I found myself confronting it every day. Rafael was a man that was very damaged and hurt and had a tough family growing up and had a terrible relationship with his father and never felt loved. He thought wealth was the only way you would ever be seen and could have power. Absolutely, I felt that. I was raised with similar messages. And that’s why it’s my job to pay attention and to unlearn. My goal here is never to be perfect, but to pay enough attention to my actions and to my thoughts and my feelings and to why I do the things I do, so when I do make mistakes or put on that armor and put on the mask of masculinity, I can come back faster.
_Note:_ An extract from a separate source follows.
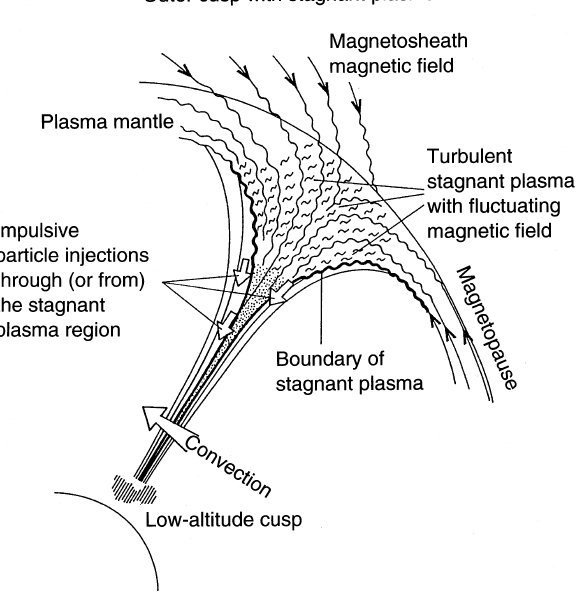
Fig. 6. Sketch of the outer cusp region, including a turbulent stagnant plasma with fluctuating magnetic field (see text for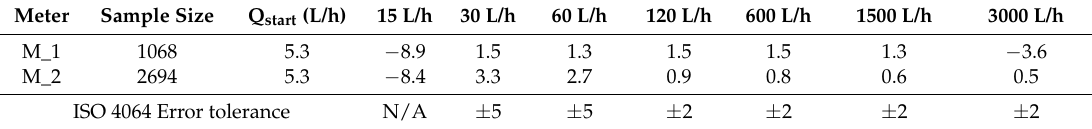
Table 2. The average starting flow rate and error tolerance (%) of indication for each meter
I can pay attention to the reason behind some of these actions, whereas for most of my life, I just chalked it up to being a man. Boys will be boys. Which is why I wrote the book. We have to do away with the excuses. Instead, we have to empower our young boys to realize there’s so much more to being boys. Boys will be human.


RELATED: Man or robot? Justin Baldoni takes on masculinity in a new book


You wrote that something almost spiritual happens when you admit you don’t know something. What do you mean?

There’s a magic in not knowing, right? It’s in the act of not knowing that you humble yourself and that’s where faith comes in. That’s where I think God is able to come into our lives and animate us and use us in incredible ways.

When I make my movies, as an example, I don’t always know how I’m going to get from point A to point B. But throughout the process, I know I’m going to make it and I’m open to figuring it out on the journey. And because my soul is open and my spirit is open, I’ll be able to hear God’s whisper, and it might cause me to completely pivot. And that has saved me so many times in my life. I have pivoted careers. Entire movies have been made because I didn’t know. Even my TED Talks and all this work on masculinity was because I was out searching. I was trying to figure out what was wrong.

(The Baha’i prophet) Bahá’u’lláh  says, “You are the fruits of one tree, the leaves of one branch.” You are part of something greater. Open yourself up to the collective idea that’s more than you could possibly understand. And then allow yourself to be used as a tool of service.

How do you think having a book like this growing up would have impacted your experience with masculinity?  

I wrote this book for the 10-year-old me who found porn for the first time before he was ready to see those images, and who would then compare himself to images for the rest of his life. For the 13-year-old who was bullied relentlessly, for the 16-year-old who was put in sexual situations far too young, for the 20-year-old who wasn’t ready to have sex but unfortunately was put in a situation where it was forced on him. I wrote this book for all the parts of me that didn’t have any outlet. I think this book would have helped me feel like I wasn’t alone. It would have let me know there are other boys who are struggling, who feel the same way I do. It would have given me an understanding of what porn does to the brain, and that women are people, not objects. It would have helped me release a lot of the fear, anxiety and frustration that I had instead of repressing those feelings. But it’s never too late. I’m seeing it in my dad who is 74 years old, who is adapting and opening up. I’m seeing it in myself. We can be cycle breakers. Every one of us can.